“Ve Melâiketihi”... Meleklerine...
Şimdi dikkat edelim...
“Âmentü” iman ettim, “ve” sözü ile “meleklerine” bağlanıyor!
Meleklerine iman, “ Allâh’a iman”ın hemen akabinde ikinci sırada geliyor.
Niçin meleklere iman bu derece önemli?
Niçin Kitaba ve Rasûle imandan önce geliyor sıralamada?..
Nitekim “Âmener Rasûlü” diye bildiğimiz, Bakara Sûresi’nde 285.âyette:
“…küllün âmene Billâhi ve MelâiketiHİ ve KütübiHİ ve RusuliHİ...”
Diye bu sıralamayı bildiriyor!..
Meleklere iman nedir, nasıldır ve niçindir?
Bu konuyu “RUH İNSAN CİN” isimli kitabımızda oldukça geniş şekilde izah etmeye çalıştık... Şimdi burada da bir bölümüyle üzerinde duralım.

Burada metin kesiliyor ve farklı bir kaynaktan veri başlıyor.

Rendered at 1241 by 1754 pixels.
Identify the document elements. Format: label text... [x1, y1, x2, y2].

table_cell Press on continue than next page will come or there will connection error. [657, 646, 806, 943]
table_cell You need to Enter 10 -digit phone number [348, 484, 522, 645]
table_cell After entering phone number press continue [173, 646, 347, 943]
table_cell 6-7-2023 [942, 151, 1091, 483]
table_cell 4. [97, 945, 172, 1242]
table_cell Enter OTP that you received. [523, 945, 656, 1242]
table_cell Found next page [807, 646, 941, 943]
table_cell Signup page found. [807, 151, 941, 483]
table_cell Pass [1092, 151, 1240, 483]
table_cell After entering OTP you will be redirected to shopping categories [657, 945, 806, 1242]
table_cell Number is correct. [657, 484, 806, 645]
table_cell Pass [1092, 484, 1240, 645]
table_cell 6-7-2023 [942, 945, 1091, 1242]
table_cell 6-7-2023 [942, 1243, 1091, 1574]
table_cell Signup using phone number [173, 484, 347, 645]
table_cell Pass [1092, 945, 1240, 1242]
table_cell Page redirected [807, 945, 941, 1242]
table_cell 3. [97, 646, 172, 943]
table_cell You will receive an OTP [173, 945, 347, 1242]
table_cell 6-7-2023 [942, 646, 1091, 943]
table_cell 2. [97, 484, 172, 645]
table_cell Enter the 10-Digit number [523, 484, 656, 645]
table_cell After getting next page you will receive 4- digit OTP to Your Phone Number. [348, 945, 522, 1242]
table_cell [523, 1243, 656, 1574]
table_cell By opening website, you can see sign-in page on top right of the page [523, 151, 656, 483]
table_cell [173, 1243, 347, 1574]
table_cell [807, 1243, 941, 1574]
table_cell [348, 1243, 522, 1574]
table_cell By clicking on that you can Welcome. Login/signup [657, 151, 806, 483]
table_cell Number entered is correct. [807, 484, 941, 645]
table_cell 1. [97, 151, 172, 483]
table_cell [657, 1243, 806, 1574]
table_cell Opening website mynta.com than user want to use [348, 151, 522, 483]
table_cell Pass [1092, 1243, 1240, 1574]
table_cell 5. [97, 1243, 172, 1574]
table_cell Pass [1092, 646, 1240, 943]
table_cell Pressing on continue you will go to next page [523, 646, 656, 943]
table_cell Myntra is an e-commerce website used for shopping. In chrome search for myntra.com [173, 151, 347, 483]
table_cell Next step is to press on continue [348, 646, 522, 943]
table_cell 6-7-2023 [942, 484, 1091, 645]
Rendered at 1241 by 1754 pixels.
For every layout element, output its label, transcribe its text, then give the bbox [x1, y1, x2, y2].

Melâike varlığını Allâh’ın “Esmâ ül Hüsnâ”sından alır! Allâh’ın isimleri yani Esmâ ül Hüsnâ (güzel isimler), mânâlarını ortaya koymaya başladığı anda oluşan mânâ varlıklar “MELEK” adını alır.
“Melek”, “melk”ten gelir ki, “güç, kuvve” anlamınadır... Allâh’ın kuvvede mevcut özelliklerinin -Esmâ’sının- açığa çıkması ile oluşan birimler” anlamınadır...
Bu itibarla melekler, Allâh Rasûlleridir!..
Efâl âlemi denen fiiller âleminin yani bütün bu gördüğümüz-göremediğimiz, algıladığımız-algılayamadığımız fiillerin, bireylerin, birimlerin yani “kesret” denen “çokluk” âleminin meydana geldiği, oluştuğu ilk boyut, melekler âlemidir.
Arşın üzerinde melekler yoktur!
ARŞ, soyut bir kavramdır!
ARŞ, soyut olan sırf mânâ ile çokluk arasındaki sınırdır.
Arşın üstü; isimler yani Allâh’ın ilminde bulduğu özellikler âlemidir!
İsimlerin mânâlarının olduğu boyuttur. Esmâ ve Sıfat mertebesidir; ki bu boyutta sadece “Allâh”a ait soyut özellikler mevcuttur...
Arşın altı ise, bu isimlerin mânâlarının kuvveden fiile çıktığı, birimleştiği ve de fiiller âleminin oluştuğu boyuttur.
Nitekim Kurân’da;
“ER RAHMÂNU ALEL ARŞİSTEVA”
“RAHMÂN, ARŞ’A İSTİVA ETTİ (El Esmâ’sıyla âlemleri yaratıp hükümran oldu. Kuantum Potansiyelde ilmini seyretti ilmiyle).” (20.Tâhâ: 5)
Denildiği zaman, burada işaret edilen şey “Rahmâniyet” mertebesidir!..
Yani aynı zamanda çokluğu, kesreti, birimleri meydana getiren isimler ve vasıfların, soyut özelliklerin olduğu Sıfat mertebesi demektir...
Sıfat mertebesi, sahip olduğu özellikler itibarıyla Esmâ mertebesi diye de anlatılır.
Esmâ mertebesi denen şey, ilâhî isimlerin anlamlarından başka bir şey değildir.
İşte bu ilâhî isimlerin var olduğu boyut Arş’ın üstüdür...
Bu isimlerin mânâlarının kuvveden fiile çıkması, mânâdan birimselliğe, çokluğa dönüşmesi de “Arş’ın altına tenezzülü” diye anlatılır.
Meleklerin yapısı ve özelliği hakkında bazı hususları anlatmadan önce, değerli müfessir (yorumcu) Hamdi Yazır merhumun “Hak Dini Kur’ân Dili” isimli tefsirinden meleklerle ilgili, bazı nakiller yapmak istiyorum...
“Hâlbuki âlemde hiçbir hâdise olamaz ki, ona kudreti ilâhîyenin bir taalluku mahsusu bulunmasın; binâenaleyh, cinsi melâike, kudret ve tekvini ilâhînin vahdetten kesrete tevezzuunu ve onun tenevvüat ve taayyunatı mahsusasını ifade eden mebadii fâile olarak mülahaza edilmek lazım gelir...
Ve kâinatta hiçbir şey, hiçbir hâdise, hiçbir fiilî hareket tasavvur olunamaz ki, böyle bir risâlet vâki olmuş olmasın!